- [Task requirements]:
Give all of the data again exactly as written, omitting every image.

▼

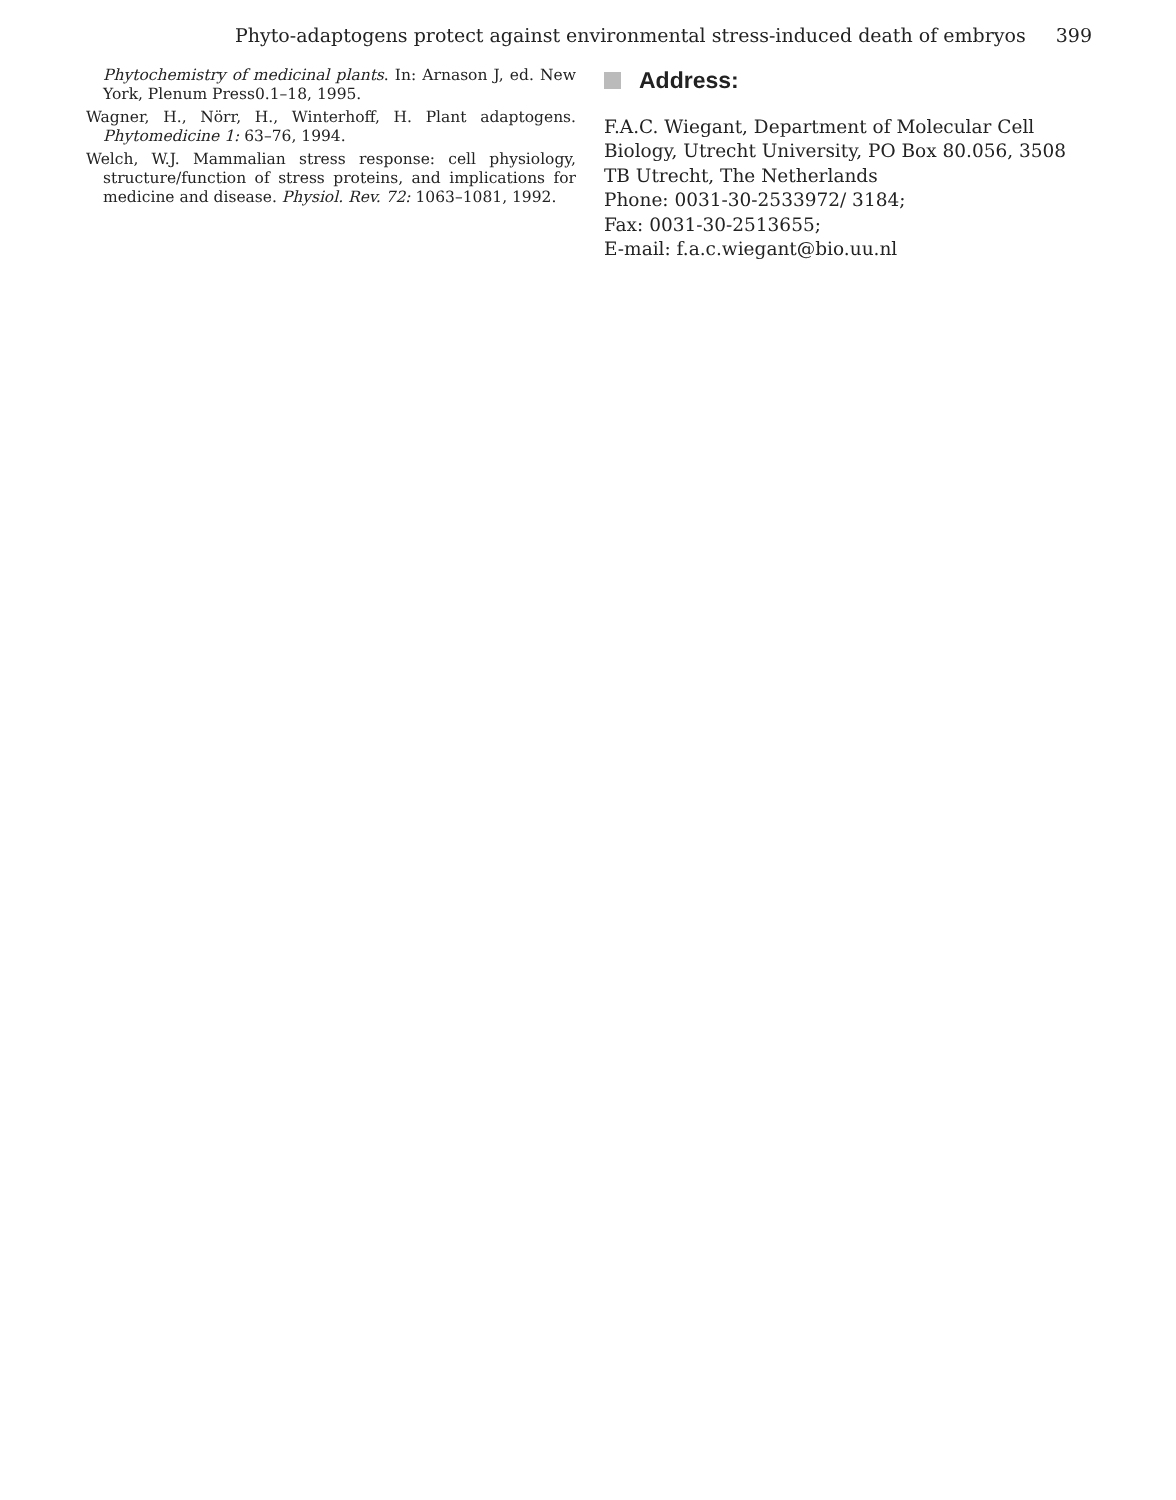Phyto-adaptogens protect against environmental stress-induced death of embryos 399
Phytochemistry of medicinal plants. In: Arnason J, ed. New York, Plenum Press0.1–18, 1995.
Wagner, H., Nörr, H., Winterhoff, H. Plant adaptogens. Phytomedicine 1: 63–76, 1994.
Welch, W.J. Mammalian stress response: cell physiology, structure/function of stress proteins, and implications for medicine and disease. Physiol. Rev. 72: 1063–1081, 1992.
Address:
F.A.C. Wiegant, Department of Molecular Cell Biology, Utrecht University, PO Box 80.056, 3508 TB Utrecht, The Netherlands
Phone: 0031-30-2533972/ 3184;
Fax: 0031-30-2513655;
E-mail: f.a.c.wiegant@bio.uu.nl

▲

- [Exercise output]:
Phyto-adaptogens protect against environmental stress-induced death of embryos 399
Phytochemistry of medicinal plants. In: Arnason J, ed. New York, Plenum Press0.1–18, 1995.
Wagner, H., Nörr, H., Winterhoff, H. Plant adaptogens. Phytomedicine 1: 63–76, 1994.
Welch, W.J. Mammalian stress response: cell physiology, structure/function of stress proteins, and implications for medicine and disease. Physiol. Rev. 72: 1063–1081, 1992.
Address:
F.A.C. Wiegant, Department of Molecular Cell Biology, Utrecht University, PO Box 80.056, 3508 TB Utrecht, The Netherlands
Phone: 0031-30-2533972/ 3184;
Fax: 0031-30-2513655;
E-mail: f.a.c.wiegant@bio.uu.nl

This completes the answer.